X-linked adrenoleukodystrophy (ALD) is a rare genetic disorder. In people with ALD, the body cannot properly break down fatty acids. This results in a build up of saturated fatty acids in the brain and the adrenal cortex. This causes damage to the myelin sheath in the brain and adrenal gland.

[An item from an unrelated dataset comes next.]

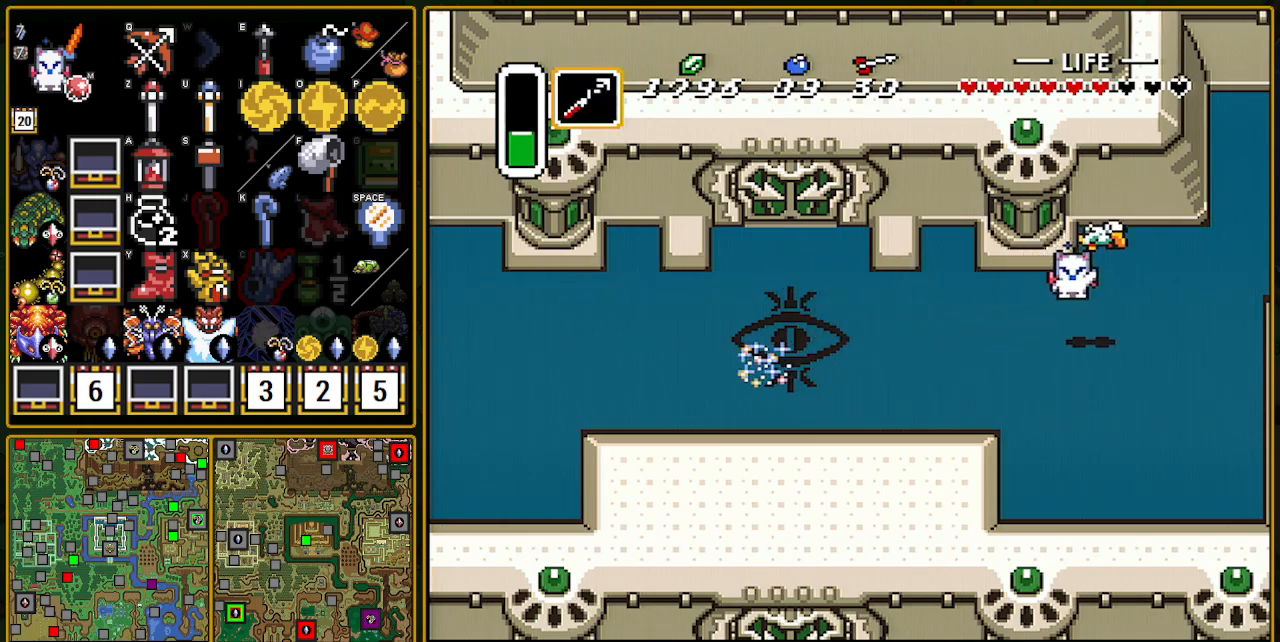
Gameplay with a controller (Nintendo layout); each line is a JSON object with the inputs held at the frame after it. "events" lists button and stick changes between this image and that frame as [ms after this image, input, new state], when the widget could be followed in between. Not read: L3 R3.
{"buttons": [], "events": []}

Myelin Sheath Around Nerve Fiber

AX00010_97870_1_myelin_sheath
Copyright © Nucleus Medical Media, Inc.

There are 6 subtypes:

  • Childhood cerebral ALD
  • Adolescent ALD
  • Adrenomyeloneuropathy
  • Adult cerebral ALD
  • Adrenal insufficiency-only
  • Symptomatic heterozygotes

Causes    TOP

An inherited defective gene causes ALD.

Risk Factors    TOP

Having family member with ALD raises your risk.

Symptoms    TOP

Symptoms differ within the types of ALD.

X-linked ALD (Childhood Cerebral ALD)

This form is the most severe. It is only in boys. Symptoms start between 2 to 10 years of age. Boys may have:

  • Behavioral changes
  • Poor memory
  • Slowed thinking and physical movements
  • Loss of skills

As the disease progresses, more serious symptoms begin, such as:

  • Problems seeing
  • Seizures
  • Hearing loss
  • Problems swallowing and speaking
  • Problems with walking and coordination
  • Vomiting
  • Lack of energy
  • More skin pigment
  • Progressive dementia
  • Vegetative state or death

X-linked ALD (Adolescent Cerebral ALD)

This type is like the childhood type. It starts around 11-21 years of age. It happens more slowly.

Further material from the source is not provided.